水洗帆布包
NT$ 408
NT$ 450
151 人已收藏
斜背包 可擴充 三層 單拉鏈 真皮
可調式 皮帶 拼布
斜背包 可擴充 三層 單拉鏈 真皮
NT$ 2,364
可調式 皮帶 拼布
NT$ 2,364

### Task brief
Exact copies of all the lines above are required.

### Exercise output
水洗帆布包
NT$ 408
NT$ 450
151 人已收藏
斜背包 可擴充 三層 單拉鏈 真皮
可調式 皮帶 拼布
斜背包 可擴充 三層 單拉鏈 真皮
NT$ 2,364
可調式 皮帶 拼布
NT$ 2,364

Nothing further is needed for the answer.